In just the past year and a half, the Trump administration's war on immigrants has perpetrated the following crimes against humanity:
- Created a phony university to entice undocumented immigrants;
- Suggested fortifying Trump's racist border wall with a snake- or alligator-infested moat (after suggesting CBP shoot migrants in the legs);
- Refused to inoculate detained migrant families from deadly diseases;
- Ended deportation deferrals for immigrants suffering from serious medical conditions like cancer and HIV;
- Administered DNA testing to identify migrants posing as families;
- Disqualified legal immigrants relying on public assistance for green card eligibility;
- Committed what the president of the American Academy of Pediatrics characterized as "government-sanctioned child abuse";
- Transferred $9.8 million from the Federal Emergency Management Agency's (FEMA) disaster relief budget to ICE for more migrant detention camps.
- Engaged in nasally force-feeding at least half a dozen detainees engaged in hunger strikes;
- Penned hundreds behind chain-link razor wire fencing, forcing them to sleep on the ground in a temporary outdoor detention camp.
- Threatened to deport international university students enrolled in online classes, forcing many of them to opt for in-person instruction amid the COVID-19 pandemic.
That's far from all.
Licensed Office of Refugee Resettlement (ORR) psychotherapists are violating migrant children's trust by submitting confidential session notes to ICE, which then uses the information against the children in immigration court to deny them asylum status and deport them.
Several asylum seekers have died in CBP custody.
Two years ago we learned about refugee children in U.S. custody being injected with psychotropic drugs.
In August 2019, the Trump administration ramped up its war on immigrants when it proposed denying green cards or visas to immigrants who rely on public benefits like Supplemental Nutrition Assistance Program (SNAP) benefits, Medicaid, and Section-8 housing.

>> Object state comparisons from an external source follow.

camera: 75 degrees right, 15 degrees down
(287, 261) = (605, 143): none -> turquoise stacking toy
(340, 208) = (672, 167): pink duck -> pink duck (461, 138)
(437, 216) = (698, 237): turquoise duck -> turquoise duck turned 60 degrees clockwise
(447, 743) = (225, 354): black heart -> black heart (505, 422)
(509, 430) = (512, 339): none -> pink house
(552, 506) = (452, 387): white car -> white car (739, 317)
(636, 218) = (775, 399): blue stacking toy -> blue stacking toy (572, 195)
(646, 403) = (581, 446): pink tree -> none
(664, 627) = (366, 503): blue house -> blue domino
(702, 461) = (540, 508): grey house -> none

Last month we learned about immigrant women detained in the private prison company LaSalle Corrections-owned Irwin County detention center in Georgia being subjected to involuntary hysterectomies.
But of course, who can ignore the administration's child separation policy?
Last January, an Office of Inspector General (OIG) report revealed not only did the U.S. government separate thousands more children from their parents at the US-Mexico border than previously thought before Trump ended the policy in 2018.
It was separating them before authorities admitted a child separation policy existed.
This week, NBC News reported about American Civil Liberties Union (ACLU) court filings claiming 545 migrant children's parents cannot be located after 1,030 families were separated.
ACLU Immigrants' Rights Project deputy director, Lee Gelernt, explained:
"It is critical to find out as much as possible about who was responsible for this horrific practice while not losing sight of the fact that hundreds of families have still not been found and remain separated. There is so much more work to be done to find these families."
The Trump administration, naturally, has an answer for this.
According to Trump campaign spokesman Tim Murtaugh, the reason these children can't be reunited is because their parents do not want them back.